WHAT THIS TASK INVOLVES: Skip every line before the one containing "Listen with webReader", then copy that line and the rest of the entries below exactly, through the last line.

DATA TO PROCESS:
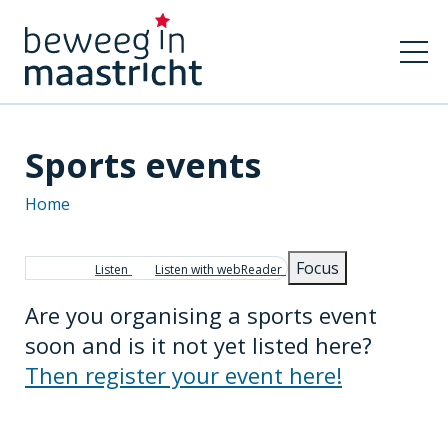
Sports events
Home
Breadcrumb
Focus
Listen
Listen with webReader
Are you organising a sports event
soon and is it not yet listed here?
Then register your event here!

SOLUTION TO THIS TASK:
Listen with webReader
Are you organising a sports event
soon and is it not yet listed here?
Then register your event here!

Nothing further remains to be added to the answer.